PROBLEM TO WORK ON —
Using the data below, tally the lines that include the string "primitives". Only the number is wanted.

[Items from a dataset]
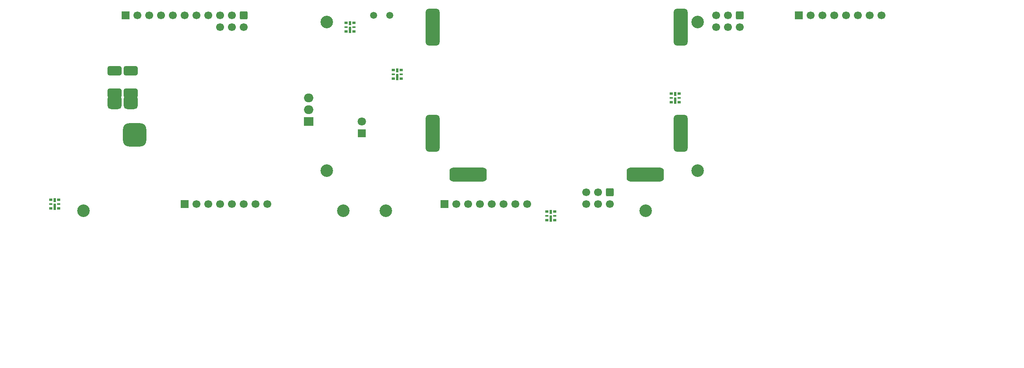
<source format=gts>
%TF.GenerationSoftware,KiCad,Pcbnew,6.0.9-8da3e8f707~117~ubuntu22.04.1*%
%TF.CreationDate,2022-12-07T09:55:44-06:00*%
%TF.ProjectId,badge,62616467-652e-46b6-9963-61645f706362,rev?*%
%TF.SameCoordinates,Original*%
%TF.FileFunction,Soldermask,Top*%
%TF.FilePolarity,Negative*%
%FSLAX46Y46*%
G04 Gerber Fmt 4.6, Leading zero omitted, Abs format (unit mm)*
G04 Created by KiCad (PCBNEW 6.0.9-8da3e8f707~117~ubuntu22.04.1) date 2022-12-07 09:55:44*
%MOMM*%
%LPD*%
G01*
G04 APERTURE LIST*
G04 Aperture macros list*
%AMRoundRect*
0 Rectangle with rounded corners*
0 $1 Rounding radius*
0 $2 $3 $4 $5 $6 $7 $8 $9 X,Y pos of 4 corners*
0 Add a 4 corners polygon primitive as box body*
4,1,4,$2,$3,$4,$5,$6,$7,$8,$9,$2,$3,0*
0 Add four circle primitives for the rounded corners*
1,1,$1+$1,$2,$3*
1,1,$1+$1,$4,$5*
1,1,$1+$1,$6,$7*
1,1,$1+$1,$8,$9*
0 Add four rect primitives between the rounded corners*
20,1,$1+$1,$2,$3,$4,$5,0*
20,1,$1+$1,$4,$5,$6,$7,0*
20,1,$1+$1,$6,$7,$8,$9,0*
20,1,$1+$1,$8,$9,$2,$3,0*%
G04 Aperture macros list end*
%ADD10RoundRect,0.357142X1.142858X-0.642858X1.142858X0.642858X-1.142858X0.642858X-1.142858X-0.642858X0*%
%ADD11R,0.500000X0.900000*%
%ADD12R,0.800000X0.500000*%
%ADD13R,0.800000X0.300000*%
%ADD14R,0.500000X1.400000*%
%ADD15RoundRect,0.250000X-0.600000X0.600000X-0.600000X-0.600000X0.600000X-0.600000X0.600000X0.600000X0*%
%ADD16C,1.700000*%
%ADD17RoundRect,0.750000X-0.750000X-3.250000X0.750000X-3.250000X0.750000X3.250000X-0.750000X3.250000X0*%
%ADD18C,2.700000*%
%ADD19C,0.001000*%
%ADD20R,1.700000X1.700000*%
%ADD21RoundRect,0.750000X3.250000X-0.750000X3.250000X0.750000X-3.250000X0.750000X-3.250000X-0.750000X0*%
%ADD22RoundRect,0.357142X-1.142858X0.642858X-1.142858X-0.642858X1.142858X-0.642858X1.142858X0.642858X0*%
%ADD23R,1.800000X1.800000*%
%ADD24C,1.800000*%
%ADD25C,1.500000*%
%ADD26R,2.000000X1.905000*%
%ADD27O,2.000000X1.905000*%
%ADD28RoundRect,0.750000X0.750000X-0.750000X0.750000X0.750000X-0.750000X0.750000X-0.750000X-0.750000X0*%
%ADD29RoundRect,1.250000X1.250000X1.250000X-1.250000X1.250000X-1.250000X-1.250000X1.250000X-1.250000X0*%
G04 APERTURE END LIST*
D10*
%TO.C,R9*%
X69680000Y-77700000D03*
X69680000Y-72900000D03*
%TD*%
D11*
%TO.C,D2*%
X116840000Y-62670000D03*
D12*
X115990000Y-62600000D03*
D13*
X115990000Y-63500000D03*
D12*
X115990000Y-64400000D03*
X117690000Y-64400000D03*
D13*
X117690000Y-63500000D03*
D12*
X117690000Y-62600000D03*
D14*
X116840000Y-64090000D03*
%TD*%
D12*
%TO.C,D1*%
X52490000Y-100700000D03*
D11*
X53340000Y-100770000D03*
D13*
X52490000Y-101600000D03*
D12*
X52490000Y-102500000D03*
X54190000Y-102500000D03*
D13*
X54190000Y-101600000D03*
D14*
X53340000Y-102190000D03*
D12*
X54190000Y-100700000D03*
%TD*%
D15*
%TO.C,J1*%
X200660000Y-60960000D03*
D16*
X200660000Y-63500000D03*
X198120000Y-60960000D03*
X198120000Y-63500000D03*
X195580000Y-60960000D03*
X195580000Y-63500000D03*
%TD*%
D17*
%TO.C,REF\u002A\u002A*%
X187960000Y-63500000D03*
%TD*%
D15*
%TO.C,J1*%
X93980000Y-60960000D03*
D16*
X93980000Y-63500000D03*
X91440000Y-60960000D03*
X91440000Y-63500000D03*
X88900000Y-60960000D03*
X88900000Y-63500000D03*
%TD*%
D17*
%TO.C,REF\u002A\u002A*%
X187960000Y-86360000D03*
%TD*%
D12*
%TO.C,D4*%
X159170000Y-103240000D03*
D11*
X160020000Y-103310000D03*
D13*
X159170000Y-104140000D03*
D12*
X159170000Y-105040000D03*
X160870000Y-105040000D03*
D13*
X160870000Y-104140000D03*
D12*
X160870000Y-103240000D03*
D14*
X160020000Y-104730000D03*
%TD*%
D18*
%TO.C,U2*%
X115360000Y-103020000D03*
X180360000Y-103020000D03*
D19*
X115360000Y-135020000D03*
X180360000Y-135020000D03*
D20*
X137160000Y-101600000D03*
D16*
X139700000Y-101600000D03*
X142240000Y-101600000D03*
X144780000Y-101600000D03*
X147320000Y-101600000D03*
X149860000Y-101600000D03*
X152400000Y-101600000D03*
X154940000Y-101600000D03*
%TD*%
D11*
%TO.C,D5*%
X186724305Y-77912363D03*
D12*
X185874305Y-77842363D03*
D13*
X185874305Y-78742363D03*
D12*
X185874305Y-79642363D03*
X187574305Y-79642363D03*
D13*
X187574305Y-78742363D03*
D14*
X186724305Y-79332363D03*
D12*
X187574305Y-77842363D03*
%TD*%
D15*
%TO.C,J1*%
X172720000Y-99060000D03*
D16*
X172720000Y-101600000D03*
X170180000Y-99060000D03*
X170180000Y-101600000D03*
X167640000Y-99060000D03*
X167640000Y-101600000D03*
%TD*%
D17*
%TO.C,REF\u002A\u002A*%
X134620000Y-86360000D03*
%TD*%
D12*
%TO.C,D3*%
X126150000Y-72760000D03*
D11*
X127000000Y-72830000D03*
D13*
X126150000Y-73660000D03*
D12*
X126150000Y-74560000D03*
X127850000Y-74560000D03*
D13*
X127850000Y-73660000D03*
D14*
X127000000Y-74250000D03*
D12*
X127850000Y-72760000D03*
%TD*%
D18*
%TO.C,U2*%
X124480000Y-103020000D03*
D19*
X59480000Y-135020000D03*
X124480000Y-135020000D03*
D18*
X59480000Y-103020000D03*
D20*
X81280000Y-101600000D03*
D16*
X83820000Y-101600000D03*
X86360000Y-101600000D03*
X88900000Y-101600000D03*
X91440000Y-101600000D03*
X93980000Y-101600000D03*
X96520000Y-101600000D03*
X99060000Y-101600000D03*
%TD*%
D17*
%TO.C,REF\u002A\u002A*%
X134620000Y-63500000D03*
%TD*%
D21*
%TO.C,REF\u002A\u002A*%
X142240000Y-95250000D03*
%TD*%
D18*
%TO.C,U2*%
X191560000Y-94380000D03*
D19*
X256560000Y-94380000D03*
X256560000Y-62380000D03*
D18*
X191560000Y-62380000D03*
D20*
X213360000Y-60960000D03*
D16*
X215900000Y-60960000D03*
X218440000Y-60960000D03*
X220980000Y-60960000D03*
X223520000Y-60960000D03*
X226060000Y-60960000D03*
X228600000Y-60960000D03*
X231140000Y-60960000D03*
%TD*%
D18*
%TO.C,U2*%
X111780000Y-62380000D03*
X111780000Y-94380000D03*
D19*
X46780000Y-62380000D03*
X46780000Y-94380000D03*
D20*
X68580000Y-60960000D03*
D16*
X71120000Y-60960000D03*
X73660000Y-60960000D03*
X76200000Y-60960000D03*
X78740000Y-60960000D03*
X81280000Y-60960000D03*
X83820000Y-60960000D03*
X86360000Y-60960000D03*
%TD*%
D22*
%TO.C,R10*%
X66170000Y-72900000D03*
X66170000Y-77700000D03*
%TD*%
D21*
%TO.C,REF\u002A\u002A*%
X180340000Y-95250000D03*
%TD*%
D23*
%TO.C,D6*%
X119380000Y-86360000D03*
D24*
X119380000Y-83820000D03*
%TD*%
D25*
%TO.C,R2*%
X121920000Y-60960000D03*
X125320000Y-60960000D03*
%TD*%
D26*
%TO.C,U3*%
X107885000Y-83820000D03*
D27*
X107885000Y-81280000D03*
X107885000Y-78740000D03*
%TD*%
D28*
%TO.C,U1*%
X69679266Y-79714877D03*
X66169266Y-79714877D03*
D29*
X70470010Y-86659629D03*
%TD*%
M02*

</source>
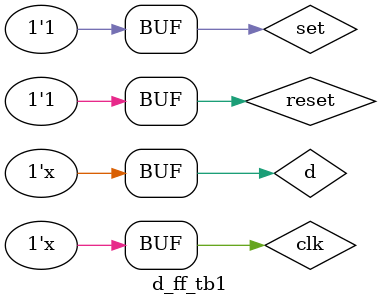
<source format=v>
`timescale 1ns / 1ps


module d_ff_tb1();
reg d,set,reset,clk;
wire q,qbar;
d_ff d1(d,set,reset,clk,q,qbar);
initial
begin
clk=0;
d=0;
#5 reset<=0;
set<=1;
#10 set<=0;
 reset<=1;
#15 set<=1;
end
always
begin
#10 clk=~clk;
end
always
begin
#20 d=~d;
end
endmodule

</source>
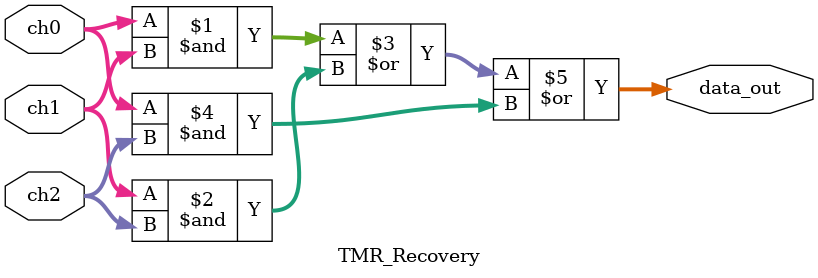
<source format=sv>
module TMR_Recovery #(parameter WIDTH=8) (
    input [WIDTH-1:0] ch0, ch1, ch2,
    output [WIDTH-1:0] data_out
);
    assign data_out = (ch0 & ch1) | (ch1 & ch2) | (ch0 & ch2);
endmodule

</source>
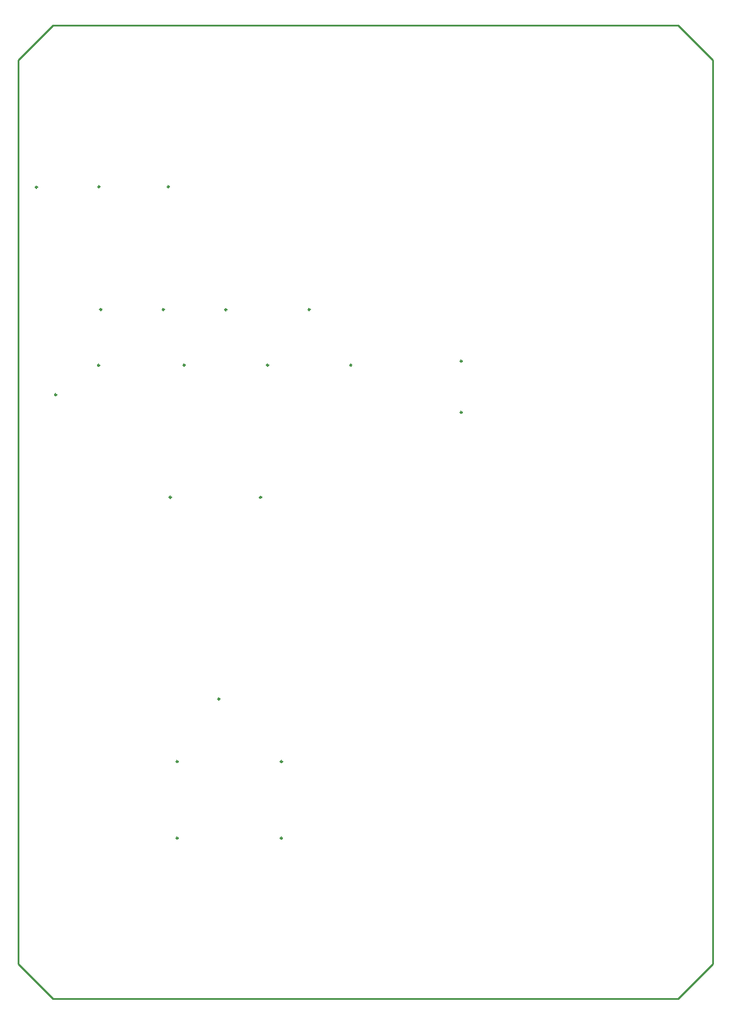
<source format=gbo>
G04 Layer_Color=13948096*
%FSLAX44Y44*%
%MOMM*%
G71*
G01*
G75*
%ADD22C,0.2540*%
D22*
X47664Y1187000D02*
G03*
X47664Y1187000I-1414J0D01*
G01*
X659164Y936750D02*
G03*
X659164Y936750I-1414J0D01*
G01*
Y863000D02*
G03*
X659164Y863000I-1414J0D01*
G01*
X137664Y1187500D02*
G03*
X137664Y1187500I-1414J0D01*
G01*
X237664D02*
G03*
X237664Y1187500I-1414J0D01*
G01*
X75414Y888500D02*
G03*
X75414Y888500I-1414J0D01*
G01*
X310414Y451000D02*
G03*
X310414Y451000I-1414J0D01*
G01*
X260414Y931000D02*
G03*
X260414Y931000I-1414J0D01*
G01*
X380414D02*
G03*
X380414Y931000I-1414J0D01*
G01*
X500414D02*
G03*
X500414Y931000I-1414J0D01*
G01*
X440414Y1011000D02*
G03*
X440414Y1011000I-1414J0D01*
G01*
X320414D02*
G03*
X320414Y1011000I-1414J0D01*
G01*
X137292Y930734D02*
G03*
X137292Y930734I-1414J0D01*
G01*
X250414Y251000D02*
G03*
X250414Y251000I-1414J0D01*
G01*
X400414D02*
G03*
X400414Y251000I-1414J0D01*
G01*
X250414Y361000D02*
G03*
X250414Y361000I-1414J0D01*
G01*
X400414D02*
G03*
X400414Y361000I-1414J0D01*
G01*
X230414Y1011000D02*
G03*
X230414Y1011000I-1414J0D01*
G01*
X140414D02*
G03*
X140414Y1011000I-1414J0D01*
G01*
X240414Y741000D02*
G03*
X240414Y741000I-1414J0D01*
G01*
X370414D02*
G03*
X370414Y741000I-1414J0D01*
G01*
X70250Y1420000D02*
Y1420000D01*
X20250Y1370000D02*
X70250Y1420000D01*
X20250Y70000D02*
Y1370000D01*
Y70000D02*
X70250Y20000D01*
X970250D01*
X1020250Y70000D01*
Y1370000D01*
X970250Y1420000D02*
X1020250Y1370000D01*
X70250Y1420000D02*
X970250D01*
M02*

</source>
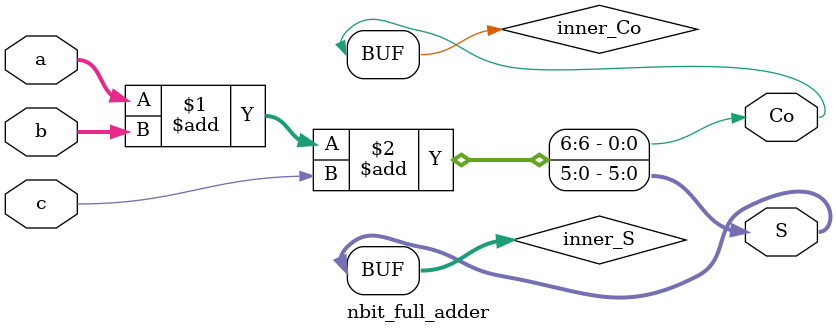
<source format=sv>
`timescale 1ns/1ns

module nbit_full_adder(a, b, c, Co, S);
	parameter n = 6;
	input [n-1:0] a;
	input [n-1:0] b;
	input c;
	output Co;
	output [n-1:0] S;
	wire [n-1:0] inner_S;
	wire inner_Co;
	
	assign {inner_Co,inner_S} = a + b + c;
	assign #(38*n,42*n)S = inner_S;
	assign #(35*n,39*n)Co=inner_Co;
endmodule
</source>
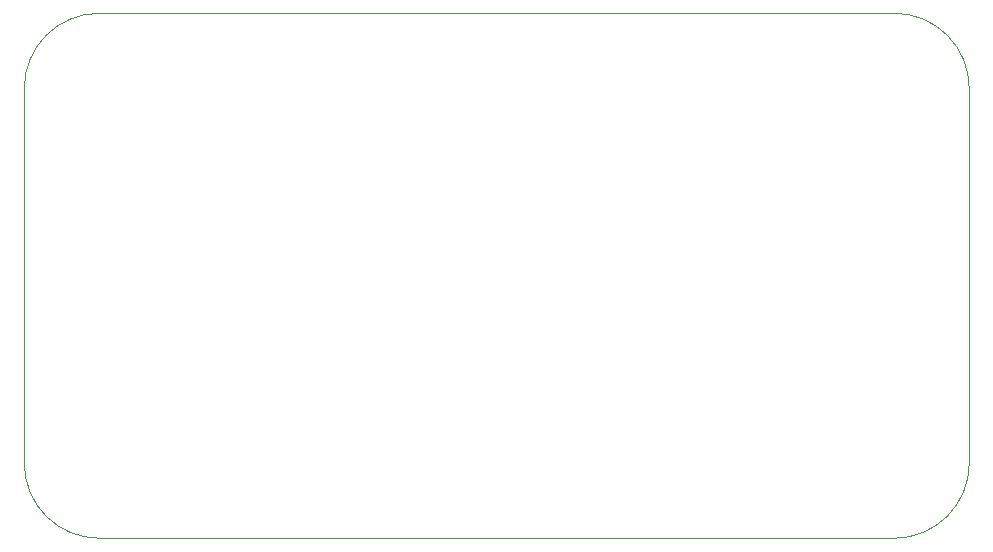
<source format=gbr>
%TF.GenerationSoftware,KiCad,Pcbnew,(5.1.8)-1*%
%TF.CreationDate,2021-01-25T11:57:41-05:00*%
%TF.ProjectId,Analog_Panel,416e616c-6f67-45f5-9061-6e656c2e6b69,rev?*%
%TF.SameCoordinates,Original*%
%TF.FileFunction,Profile,NP*%
%FSLAX46Y46*%
G04 Gerber Fmt 4.6, Leading zero omitted, Abs format (unit mm)*
G04 Created by KiCad (PCBNEW (5.1.8)-1) date 2021-01-25 11:57:41*
%MOMM*%
%LPD*%
G01*
G04 APERTURE LIST*
%TA.AperFunction,Profile*%
%ADD10C,0.100000*%
%TD*%
G04 APERTURE END LIST*
D10*
X31750000Y-62230000D02*
X99060000Y-62230000D01*
X25400000Y-24130000D02*
X25400000Y-55880000D01*
X99060000Y-17780000D02*
X31750000Y-17780000D01*
X105410000Y-55880000D02*
X105410000Y-24130000D01*
X99060000Y-17780000D02*
G75*
G02*
X105410000Y-24130000I0J-6350000D01*
G01*
X105410000Y-55880000D02*
G75*
G02*
X99060000Y-62230000I-6350000J0D01*
G01*
X31750000Y-62230000D02*
G75*
G02*
X25400000Y-55880000I0J6350000D01*
G01*
X25400000Y-24130000D02*
G75*
G02*
X31750000Y-17780000I6350000J0D01*
G01*
M02*

</source>
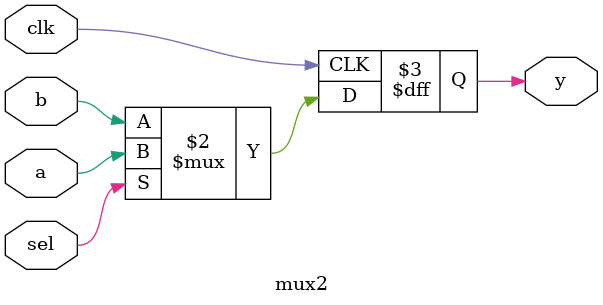
<source format=v>
module mux2 (
  input clk,
  input sel,
  input a, b,
  output reg y
);
  always @(posedge clk)
    y <= sel ? a : b;
endmodule

</source>
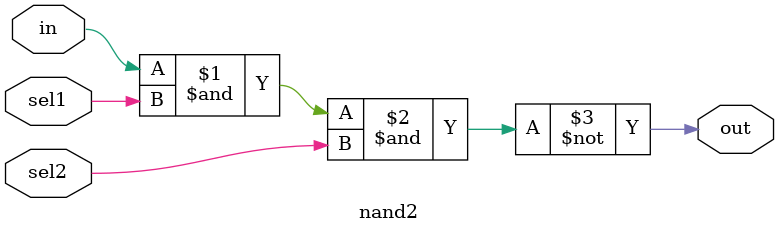
<source format=v>
`timescale 1ns / 1ps


module nand2(in, sel1, sel2, out);
    input in, sel1, sel2;
    output out;
    assign out = ~(in & sel1 & sel2);
endmodule
</source>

RESPONSE AREA —
2